─── Passage provided ───

So ask: Did humans interfere, influence, design, influence, create, control, understand, and take mastery of these things as an intelligent cause?
It could be argued that evolutionary algorithms are not faithful models of natural evolution (Table 1). However, they certainly are a form of evolution. As Dennett said "If you have variation, heredity, and selection, then you must get evolution".
There you go -- a proof by assertion and argument from authority. But can they really dismiss critics so easily? Artificial selection is "a form of evolution," too. What's the difference between that and natural evolution? Intelligence. The breeder makes use of natural processes to obtain the outcome that his designing mind sought. Without intelligent interference, no evolutionary algorithm would be superior to blind search.
In the early days of intelligent design, Thaxton, Bradley, and Olsen recognized the fallacy at work here: the problem of "investigator interference." In their milestone book The Mystery of Life's Origin (1984), they showed the many ways that investigators in the origin-of-life field "played a highly significant but illegitimate role in experimental success." At the end of Chapter 6, they concluded with a quote by Brooks and Shaw:
These experiments... claim abiotic synthesis for what has in fact been produced and designed by highly intelligent and very much biotic man. (p. 110)

─── Dataset content ───

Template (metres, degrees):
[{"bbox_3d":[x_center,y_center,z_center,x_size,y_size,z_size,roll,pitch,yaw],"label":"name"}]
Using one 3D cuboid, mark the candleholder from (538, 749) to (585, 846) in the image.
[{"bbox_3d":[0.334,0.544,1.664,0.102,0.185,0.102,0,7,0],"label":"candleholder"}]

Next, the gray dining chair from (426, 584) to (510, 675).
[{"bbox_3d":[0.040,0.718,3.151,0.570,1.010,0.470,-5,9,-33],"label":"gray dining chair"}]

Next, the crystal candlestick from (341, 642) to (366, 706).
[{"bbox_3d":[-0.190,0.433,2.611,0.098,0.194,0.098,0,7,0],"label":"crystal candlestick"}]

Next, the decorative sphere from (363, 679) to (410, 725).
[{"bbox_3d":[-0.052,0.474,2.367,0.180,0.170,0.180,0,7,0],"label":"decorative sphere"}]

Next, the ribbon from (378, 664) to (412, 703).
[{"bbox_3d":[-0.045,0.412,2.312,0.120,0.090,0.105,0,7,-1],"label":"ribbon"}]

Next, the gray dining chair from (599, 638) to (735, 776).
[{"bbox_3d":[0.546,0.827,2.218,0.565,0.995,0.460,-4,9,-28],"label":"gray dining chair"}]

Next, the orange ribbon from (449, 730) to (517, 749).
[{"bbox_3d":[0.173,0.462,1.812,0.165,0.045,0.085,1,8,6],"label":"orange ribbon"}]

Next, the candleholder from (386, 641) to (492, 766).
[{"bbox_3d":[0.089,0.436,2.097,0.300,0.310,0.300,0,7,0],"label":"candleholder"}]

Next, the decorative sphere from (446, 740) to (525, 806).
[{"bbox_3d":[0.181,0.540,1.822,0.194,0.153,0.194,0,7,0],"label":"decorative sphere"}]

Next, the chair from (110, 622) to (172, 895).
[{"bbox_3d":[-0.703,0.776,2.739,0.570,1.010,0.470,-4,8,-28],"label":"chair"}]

───
─── Dataset content ───

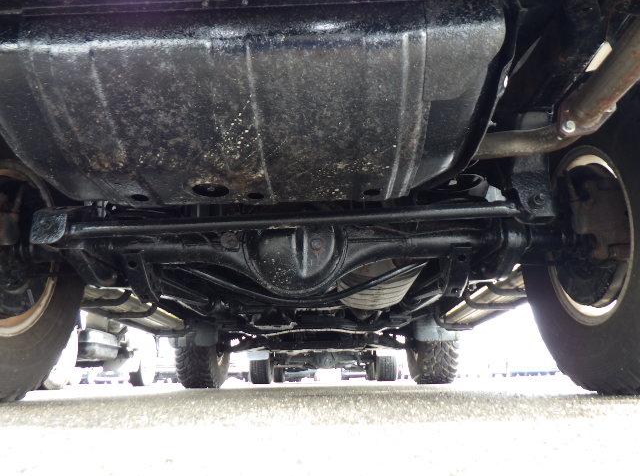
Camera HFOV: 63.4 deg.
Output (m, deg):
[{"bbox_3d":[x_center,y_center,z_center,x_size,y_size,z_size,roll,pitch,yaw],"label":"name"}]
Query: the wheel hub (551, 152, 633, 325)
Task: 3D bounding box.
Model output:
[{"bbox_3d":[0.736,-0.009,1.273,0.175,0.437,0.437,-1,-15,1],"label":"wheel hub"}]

───
─── Dataset content ───

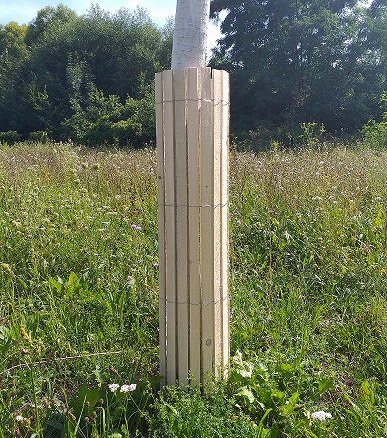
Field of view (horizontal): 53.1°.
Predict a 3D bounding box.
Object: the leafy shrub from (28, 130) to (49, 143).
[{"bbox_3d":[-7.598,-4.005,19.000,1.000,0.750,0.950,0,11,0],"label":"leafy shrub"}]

───

▸ **Problem set**:
1. For each statement below, say whether it agrees with the passage on evolutionary algorithms above, answering yes or no and quoting the words of the passage that decide it. (a) The Mystery of Life's Origin was published in 1984. (b) The quote by Brooks and Shaw comes at the end of Chapter 7. (c) Without intelligent interference, an evolutionary algorithm would do better than blind search.
2. List every person named in the passage on evolutionary algorithms above.

▸ **Activity answers**:
1.
(a) Yes: "The Mystery of Life's Origin (1984)"
(b) No: "At the end of Chapter 6, they concluded with a quote by Brooks and Shaw"
(c) No: "Without intelligent interference, no evolutionary algorithm would be superior to blind search."

2. Dennett, Thaxton, Bradley, Olsen, Brooks, Shaw